3.Your anticipated wedding is three years from today. You don't know who your spouse will be but you do know that you are saving $7,000 today and $12,000 one year from today for this purpose. You also plan to pay the final $11,000 of anticipated costs on your wedding day. At a discount rate of 7.7 percent, what is the current cost of your upcoming wedding?
4.Your grandmother will be gifting you $120 at the end of each month for four years while you attend college. At a discount rate of 3.9 percent, what are these payments worth to you on the day you enter college?
5.You would like to provide $119,000 a year forever for your heirs. How much money must you deposit today to fund this goal if you can earn a guaranteed 8.3 percent rate of return?
6.Your insurance agent is trying to sell you an annuity that costs $40,000 today. By buying this annuity, your agent promises that you will receive payments of $220 a month for the next 21 years. What is the rate of return on this investment?
7.Southern Tours is considering acquiring Holiday Vacations. Management believes Holiday Vacations can generate cash flows of $218,000, $224,000, and $234,000 over the next three years, respectively. After that time, they feel the business will be worthless. If the desired rate of return is 10.4 percent, what is the maximum Southern Tours should pay today to acquire Holiday Vacations?
8.An annuity that pays $14,000 a year at an annual interest rate of 4.59 percent costs $151,000 today. What is the length of the annuity time period?
9.Troy will receive $7,317 at the end of Year 2. At the end of the following two years, he will receive $5,611 and $2,473, respectively. What is the future value of these cash flows at the end of Year 6 if the interest rate is 4 percent?
10.A new sports coupe costs $41,750 and the finance office has quoted you an APR of 6 compounded monthly, for 36 months. What is the EAR?
11.Sue plans to save $3,642, $0, and $5,769 at the end of Years 1 to 3, respectively. What will her investment account be worth at the end of the Year 3 if she earns an annual rate of 4.15 percent?

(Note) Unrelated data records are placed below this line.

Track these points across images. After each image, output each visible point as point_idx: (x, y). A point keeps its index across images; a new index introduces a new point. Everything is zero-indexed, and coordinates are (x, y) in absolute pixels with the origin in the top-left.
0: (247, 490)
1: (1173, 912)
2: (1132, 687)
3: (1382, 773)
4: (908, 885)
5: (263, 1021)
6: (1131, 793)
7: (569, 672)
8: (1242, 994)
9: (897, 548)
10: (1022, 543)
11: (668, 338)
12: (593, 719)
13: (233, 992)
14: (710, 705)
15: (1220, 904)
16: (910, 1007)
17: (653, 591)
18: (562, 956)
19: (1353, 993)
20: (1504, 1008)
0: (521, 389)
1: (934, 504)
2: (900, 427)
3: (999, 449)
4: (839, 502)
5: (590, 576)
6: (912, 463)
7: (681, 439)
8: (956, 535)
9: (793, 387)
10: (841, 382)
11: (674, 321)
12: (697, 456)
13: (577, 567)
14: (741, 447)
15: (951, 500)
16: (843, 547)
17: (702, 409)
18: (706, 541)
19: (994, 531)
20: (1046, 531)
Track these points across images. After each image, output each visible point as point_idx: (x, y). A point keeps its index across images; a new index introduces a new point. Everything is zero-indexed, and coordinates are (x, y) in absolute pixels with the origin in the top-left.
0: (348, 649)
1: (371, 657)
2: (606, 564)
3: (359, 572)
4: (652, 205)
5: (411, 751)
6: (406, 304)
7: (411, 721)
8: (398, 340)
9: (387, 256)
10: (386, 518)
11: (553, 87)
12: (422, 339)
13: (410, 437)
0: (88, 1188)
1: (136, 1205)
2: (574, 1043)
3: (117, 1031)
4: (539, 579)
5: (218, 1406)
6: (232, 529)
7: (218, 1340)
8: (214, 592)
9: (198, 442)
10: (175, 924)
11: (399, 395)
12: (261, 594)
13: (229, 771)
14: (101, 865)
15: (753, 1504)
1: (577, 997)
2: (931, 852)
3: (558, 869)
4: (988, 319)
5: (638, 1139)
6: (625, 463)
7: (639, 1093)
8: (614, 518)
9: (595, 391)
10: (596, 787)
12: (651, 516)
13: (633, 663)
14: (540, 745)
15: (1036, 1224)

12.Your broker is offering 2.9 percent compounded daily on its money market account. If you deposit $2,500 today, how much will you have in your account 13 years from now?
13.Your car dealer is willing to lease you a new car for $180 a month for 36 months. Payments are due on the first day of each month starting with the day you sign the lease contract. If your cost of money is 4.2 percent, what is the current value of the lease?
14.You are considering two savings options. Both options offer a rate of return of 6.4 percent. The first option is to save $1,500, $1,500, and $3,000 at the end of each year for the next three years, respectively. The other option is to save one lump sum amount today. You want to have the same balance in your savings account at the end of the three years, regardless of the savings method you select. If you select the lump sum method, how much do you need to save today?
15.You just won the grand prize in a national writing contest! As your prize, you will receive $570 a month for 48 months. If you can earn 3.5 percent on your money, what is this prize worth to you today?
16. You just obtained a loan of $19,000 with monthly payments for four years at 6.06 percent interest, compounded monthly. What is the amount of each payment?
17.Today, you borrowed $5,400 on a credit card that charges an interest rate of 12.8 percent, compounded monthly. How long will it take you to pay off this debt assuming that you do not charge anything else and make regular monthly payments of $90?